Artık ekibin olduğu yere gelmiştik. Bekçi;
“Okul bitmedi mi gençler nerden böyle” dedi
Kitaplar ve parkanın açık fermuarından belli olan kravat öğrenci olduğumuzu anlaması için yetip artmıştı.
“Arkadaşa gittik, yarın yazılı var ondan not aldık”
“Çıkartın nüfus cüzdanlarınızı “ dedi bir polis memuru sonra da yanımıza gelerek
“Kaldır kolları yukarı”
Okul kitaplarını iki elime bölüştürdüm ve kollarımı havaya kaldırdım. Polis memuru koltuk altlarımdan aşağı doğru arayacaktı, sonra da belki de kitaplara bakacaktı. Demir Ökçe matematik ve edebiyat kitabının arasında idi. Belki de bakmaz diye düşündüm. Belki de bakmaz…
Polis aşağıdan yukarıya doğru aradı, pantolon paçalarına kadar kontrol etti. Eliyle kitapları işaret etti. Ders kitapları mı onlar?
“Evet abi bi tane de roman var”
Nasılsa bulacaklardı bari ben söyleyeyim de bitsin bu işkence kurtulayım dediğimde Ünal ile göz göze geldi. Sonrasında ondan hiç görmediğim “ ne yaptın sen “ bakışı idi bu.
Polis romanı aldı, kapağını açmadan şöyle bir baktı.
“Kim lan bu jacık london?” derken Jack London’un adını heceleyerek okududuğunu duyunca hiç tanımadığını adını bile duymadığını farkederek.
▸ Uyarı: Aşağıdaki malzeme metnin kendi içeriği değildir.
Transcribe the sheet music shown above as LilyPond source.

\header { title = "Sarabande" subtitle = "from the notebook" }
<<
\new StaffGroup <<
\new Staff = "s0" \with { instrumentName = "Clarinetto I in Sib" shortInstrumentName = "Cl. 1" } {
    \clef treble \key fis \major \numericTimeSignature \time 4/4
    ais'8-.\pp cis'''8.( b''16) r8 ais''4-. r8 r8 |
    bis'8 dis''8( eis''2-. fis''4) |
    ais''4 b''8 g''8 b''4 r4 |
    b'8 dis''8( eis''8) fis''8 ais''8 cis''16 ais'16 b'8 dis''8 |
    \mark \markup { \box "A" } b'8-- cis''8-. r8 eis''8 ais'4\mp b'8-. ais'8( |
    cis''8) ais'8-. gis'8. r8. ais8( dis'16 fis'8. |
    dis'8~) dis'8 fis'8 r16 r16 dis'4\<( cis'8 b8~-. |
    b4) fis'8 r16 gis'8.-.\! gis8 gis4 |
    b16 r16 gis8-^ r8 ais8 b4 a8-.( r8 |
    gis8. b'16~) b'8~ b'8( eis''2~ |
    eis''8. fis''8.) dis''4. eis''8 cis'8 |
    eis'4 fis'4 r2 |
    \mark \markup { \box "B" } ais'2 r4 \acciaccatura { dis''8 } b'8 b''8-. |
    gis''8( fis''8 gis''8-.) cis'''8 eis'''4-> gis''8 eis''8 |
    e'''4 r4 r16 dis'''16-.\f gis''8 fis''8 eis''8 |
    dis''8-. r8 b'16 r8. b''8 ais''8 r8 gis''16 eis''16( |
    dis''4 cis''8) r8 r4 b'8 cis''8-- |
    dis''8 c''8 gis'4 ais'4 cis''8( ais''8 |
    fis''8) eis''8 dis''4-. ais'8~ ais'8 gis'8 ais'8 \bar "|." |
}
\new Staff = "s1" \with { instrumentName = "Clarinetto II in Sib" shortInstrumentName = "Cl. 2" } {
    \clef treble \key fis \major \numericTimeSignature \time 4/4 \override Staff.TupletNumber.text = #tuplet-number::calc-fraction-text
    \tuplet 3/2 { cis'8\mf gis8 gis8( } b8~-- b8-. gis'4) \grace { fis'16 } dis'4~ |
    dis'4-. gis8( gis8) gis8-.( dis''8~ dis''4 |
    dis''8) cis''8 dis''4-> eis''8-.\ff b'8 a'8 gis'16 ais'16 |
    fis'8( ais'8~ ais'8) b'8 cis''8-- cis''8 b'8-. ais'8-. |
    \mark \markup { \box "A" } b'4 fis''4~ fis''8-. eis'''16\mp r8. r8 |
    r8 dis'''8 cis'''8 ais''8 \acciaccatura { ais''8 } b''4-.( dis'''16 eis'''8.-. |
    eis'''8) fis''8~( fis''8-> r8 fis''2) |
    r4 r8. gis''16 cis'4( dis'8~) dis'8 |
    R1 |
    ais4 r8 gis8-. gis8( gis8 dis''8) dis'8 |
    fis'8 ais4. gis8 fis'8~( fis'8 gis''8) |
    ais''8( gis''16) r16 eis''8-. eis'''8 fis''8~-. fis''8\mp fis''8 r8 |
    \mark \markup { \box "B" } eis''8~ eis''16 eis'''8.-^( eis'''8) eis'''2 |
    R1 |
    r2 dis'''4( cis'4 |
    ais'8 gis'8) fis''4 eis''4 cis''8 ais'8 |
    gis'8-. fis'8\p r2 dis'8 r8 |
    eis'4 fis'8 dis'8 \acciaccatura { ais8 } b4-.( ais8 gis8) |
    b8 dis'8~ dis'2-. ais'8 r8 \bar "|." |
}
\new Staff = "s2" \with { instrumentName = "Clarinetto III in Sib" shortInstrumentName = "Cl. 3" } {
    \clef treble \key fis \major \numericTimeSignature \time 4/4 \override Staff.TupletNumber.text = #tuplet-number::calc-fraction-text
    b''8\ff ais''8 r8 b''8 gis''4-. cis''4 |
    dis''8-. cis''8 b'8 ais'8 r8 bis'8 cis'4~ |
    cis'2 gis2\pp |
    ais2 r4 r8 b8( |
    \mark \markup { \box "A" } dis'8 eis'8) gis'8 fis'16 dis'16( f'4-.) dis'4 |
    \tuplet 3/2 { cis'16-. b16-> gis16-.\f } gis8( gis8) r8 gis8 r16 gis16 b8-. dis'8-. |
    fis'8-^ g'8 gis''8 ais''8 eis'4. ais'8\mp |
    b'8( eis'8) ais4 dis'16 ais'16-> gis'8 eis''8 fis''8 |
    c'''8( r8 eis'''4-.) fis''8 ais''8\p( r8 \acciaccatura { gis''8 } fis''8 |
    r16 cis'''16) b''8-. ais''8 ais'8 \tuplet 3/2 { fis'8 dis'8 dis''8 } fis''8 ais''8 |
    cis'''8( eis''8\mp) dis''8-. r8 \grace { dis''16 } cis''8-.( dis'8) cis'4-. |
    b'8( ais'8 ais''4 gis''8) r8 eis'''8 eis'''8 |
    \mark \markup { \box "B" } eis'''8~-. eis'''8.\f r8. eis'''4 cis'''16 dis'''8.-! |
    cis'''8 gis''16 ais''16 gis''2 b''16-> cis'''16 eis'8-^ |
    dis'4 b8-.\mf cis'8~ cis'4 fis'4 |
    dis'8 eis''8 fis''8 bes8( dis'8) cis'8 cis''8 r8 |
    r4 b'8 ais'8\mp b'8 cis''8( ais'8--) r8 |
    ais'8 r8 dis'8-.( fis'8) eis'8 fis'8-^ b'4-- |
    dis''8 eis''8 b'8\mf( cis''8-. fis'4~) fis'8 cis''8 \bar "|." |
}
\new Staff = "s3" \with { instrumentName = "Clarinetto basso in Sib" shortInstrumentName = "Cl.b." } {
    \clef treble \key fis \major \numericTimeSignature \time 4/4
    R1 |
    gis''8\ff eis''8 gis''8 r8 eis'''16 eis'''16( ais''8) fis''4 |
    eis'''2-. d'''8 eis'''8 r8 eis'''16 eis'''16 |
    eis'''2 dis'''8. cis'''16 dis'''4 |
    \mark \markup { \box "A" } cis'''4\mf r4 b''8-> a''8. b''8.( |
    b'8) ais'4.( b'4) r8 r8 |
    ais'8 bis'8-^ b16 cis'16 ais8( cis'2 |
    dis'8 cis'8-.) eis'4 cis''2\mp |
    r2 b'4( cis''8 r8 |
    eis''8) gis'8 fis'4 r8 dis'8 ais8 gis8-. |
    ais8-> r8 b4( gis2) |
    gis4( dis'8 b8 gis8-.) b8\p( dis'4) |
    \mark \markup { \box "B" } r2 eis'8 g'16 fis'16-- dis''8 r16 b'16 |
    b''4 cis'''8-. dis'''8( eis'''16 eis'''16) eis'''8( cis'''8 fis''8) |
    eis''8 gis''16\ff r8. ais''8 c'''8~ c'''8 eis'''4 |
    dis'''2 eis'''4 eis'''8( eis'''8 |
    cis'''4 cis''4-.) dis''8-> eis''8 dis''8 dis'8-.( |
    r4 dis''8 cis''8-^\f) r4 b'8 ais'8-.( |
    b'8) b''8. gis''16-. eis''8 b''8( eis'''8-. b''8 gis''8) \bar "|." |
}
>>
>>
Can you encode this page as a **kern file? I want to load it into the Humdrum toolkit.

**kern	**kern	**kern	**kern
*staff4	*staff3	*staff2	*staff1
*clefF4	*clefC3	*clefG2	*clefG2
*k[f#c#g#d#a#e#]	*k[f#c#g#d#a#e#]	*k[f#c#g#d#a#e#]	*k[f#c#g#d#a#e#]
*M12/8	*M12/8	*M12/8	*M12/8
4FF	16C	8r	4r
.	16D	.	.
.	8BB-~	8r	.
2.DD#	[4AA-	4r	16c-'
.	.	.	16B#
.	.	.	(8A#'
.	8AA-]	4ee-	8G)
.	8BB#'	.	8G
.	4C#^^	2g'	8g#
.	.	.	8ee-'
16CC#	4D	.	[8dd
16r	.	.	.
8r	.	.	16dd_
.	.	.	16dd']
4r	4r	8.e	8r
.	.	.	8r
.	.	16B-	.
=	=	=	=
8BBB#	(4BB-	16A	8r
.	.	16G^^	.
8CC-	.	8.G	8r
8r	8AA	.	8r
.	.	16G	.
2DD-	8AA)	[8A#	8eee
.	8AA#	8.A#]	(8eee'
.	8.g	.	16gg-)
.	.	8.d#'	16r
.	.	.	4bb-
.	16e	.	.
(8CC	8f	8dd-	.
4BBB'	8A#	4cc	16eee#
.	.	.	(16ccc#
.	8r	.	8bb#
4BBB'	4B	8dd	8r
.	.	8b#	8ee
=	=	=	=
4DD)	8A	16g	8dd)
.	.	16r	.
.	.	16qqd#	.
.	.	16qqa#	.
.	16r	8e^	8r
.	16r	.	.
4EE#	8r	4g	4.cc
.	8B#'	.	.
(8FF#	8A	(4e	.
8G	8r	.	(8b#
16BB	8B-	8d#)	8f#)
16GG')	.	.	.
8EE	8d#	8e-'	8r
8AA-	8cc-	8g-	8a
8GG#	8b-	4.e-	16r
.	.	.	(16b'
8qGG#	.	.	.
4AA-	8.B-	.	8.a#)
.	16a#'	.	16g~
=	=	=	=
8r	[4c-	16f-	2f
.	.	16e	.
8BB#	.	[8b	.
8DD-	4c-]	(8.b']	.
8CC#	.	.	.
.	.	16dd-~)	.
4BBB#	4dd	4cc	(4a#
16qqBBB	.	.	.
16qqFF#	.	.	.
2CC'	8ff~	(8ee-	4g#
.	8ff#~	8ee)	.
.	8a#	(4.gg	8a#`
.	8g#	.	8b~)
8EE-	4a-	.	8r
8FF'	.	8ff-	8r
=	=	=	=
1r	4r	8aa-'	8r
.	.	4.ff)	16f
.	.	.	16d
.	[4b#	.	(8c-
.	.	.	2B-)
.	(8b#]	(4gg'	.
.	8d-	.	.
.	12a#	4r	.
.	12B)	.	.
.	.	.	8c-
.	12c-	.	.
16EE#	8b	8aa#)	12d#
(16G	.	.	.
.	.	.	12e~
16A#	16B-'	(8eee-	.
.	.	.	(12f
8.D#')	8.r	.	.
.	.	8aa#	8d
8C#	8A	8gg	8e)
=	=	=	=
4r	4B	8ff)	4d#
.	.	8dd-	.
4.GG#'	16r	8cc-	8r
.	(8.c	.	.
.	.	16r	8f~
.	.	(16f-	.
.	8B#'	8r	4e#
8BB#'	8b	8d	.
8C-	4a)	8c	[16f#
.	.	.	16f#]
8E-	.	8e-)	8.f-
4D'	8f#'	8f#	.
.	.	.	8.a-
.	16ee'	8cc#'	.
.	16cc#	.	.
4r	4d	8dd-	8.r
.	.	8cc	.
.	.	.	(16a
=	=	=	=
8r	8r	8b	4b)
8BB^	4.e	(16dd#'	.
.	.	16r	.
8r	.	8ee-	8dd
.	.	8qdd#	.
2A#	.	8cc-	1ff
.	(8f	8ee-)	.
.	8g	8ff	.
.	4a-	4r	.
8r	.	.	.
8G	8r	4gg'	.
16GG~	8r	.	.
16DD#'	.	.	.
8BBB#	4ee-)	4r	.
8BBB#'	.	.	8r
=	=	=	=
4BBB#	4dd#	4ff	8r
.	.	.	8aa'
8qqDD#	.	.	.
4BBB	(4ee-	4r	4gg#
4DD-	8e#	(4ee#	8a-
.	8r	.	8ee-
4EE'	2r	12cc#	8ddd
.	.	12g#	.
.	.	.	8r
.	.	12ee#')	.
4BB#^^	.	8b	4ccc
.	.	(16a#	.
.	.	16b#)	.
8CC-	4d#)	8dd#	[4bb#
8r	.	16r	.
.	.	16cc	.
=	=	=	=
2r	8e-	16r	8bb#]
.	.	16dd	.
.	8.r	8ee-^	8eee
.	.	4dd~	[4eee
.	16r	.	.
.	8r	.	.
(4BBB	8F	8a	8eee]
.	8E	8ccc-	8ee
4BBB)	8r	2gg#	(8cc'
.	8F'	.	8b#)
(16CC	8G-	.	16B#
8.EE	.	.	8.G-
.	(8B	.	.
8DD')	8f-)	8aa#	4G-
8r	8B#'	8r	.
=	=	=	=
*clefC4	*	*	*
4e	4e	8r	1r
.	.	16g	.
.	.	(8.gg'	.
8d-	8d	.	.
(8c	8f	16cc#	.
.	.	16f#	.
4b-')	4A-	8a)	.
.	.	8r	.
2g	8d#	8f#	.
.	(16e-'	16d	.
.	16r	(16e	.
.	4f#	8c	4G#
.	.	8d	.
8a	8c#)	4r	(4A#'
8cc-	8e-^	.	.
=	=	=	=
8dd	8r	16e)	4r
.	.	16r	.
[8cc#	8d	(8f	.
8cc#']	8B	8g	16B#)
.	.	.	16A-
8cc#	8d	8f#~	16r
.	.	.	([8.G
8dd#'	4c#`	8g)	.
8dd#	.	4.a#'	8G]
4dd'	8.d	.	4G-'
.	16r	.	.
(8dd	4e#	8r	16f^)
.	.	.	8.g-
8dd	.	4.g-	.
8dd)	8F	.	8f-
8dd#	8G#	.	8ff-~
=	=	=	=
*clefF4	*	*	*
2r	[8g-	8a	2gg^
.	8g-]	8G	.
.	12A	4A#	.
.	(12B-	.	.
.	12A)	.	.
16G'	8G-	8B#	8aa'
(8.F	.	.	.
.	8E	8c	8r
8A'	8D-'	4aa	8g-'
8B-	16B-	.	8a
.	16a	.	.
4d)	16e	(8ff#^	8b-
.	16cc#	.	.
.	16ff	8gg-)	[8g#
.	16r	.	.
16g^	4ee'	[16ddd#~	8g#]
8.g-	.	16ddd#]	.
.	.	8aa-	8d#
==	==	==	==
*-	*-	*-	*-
“Amerikalı bir yazar abi” dedim
“Ha tamam o zaman, hadi bi yere uğramadan doğru eve”
Ünal ile birlikte evin sokağına gelene kadar hiç konuşmadık.
Oradaki polislerden biri neymiş o kitap diye soracak, bizi arayan poliste Jak london mu ne Amerikalı bi yazarın kitabı işte dediğinde bilen polislerden biri “ne ulan o yasaklı kitap” dedikten sonra polisler peşimize takılıp her an ‘ durun lan kaldırın ellerinizi’ diyeceklerdi.
Ama arkamızdan kimse gelmedi, dur kaldırın ellerinizi diyen de olmadı….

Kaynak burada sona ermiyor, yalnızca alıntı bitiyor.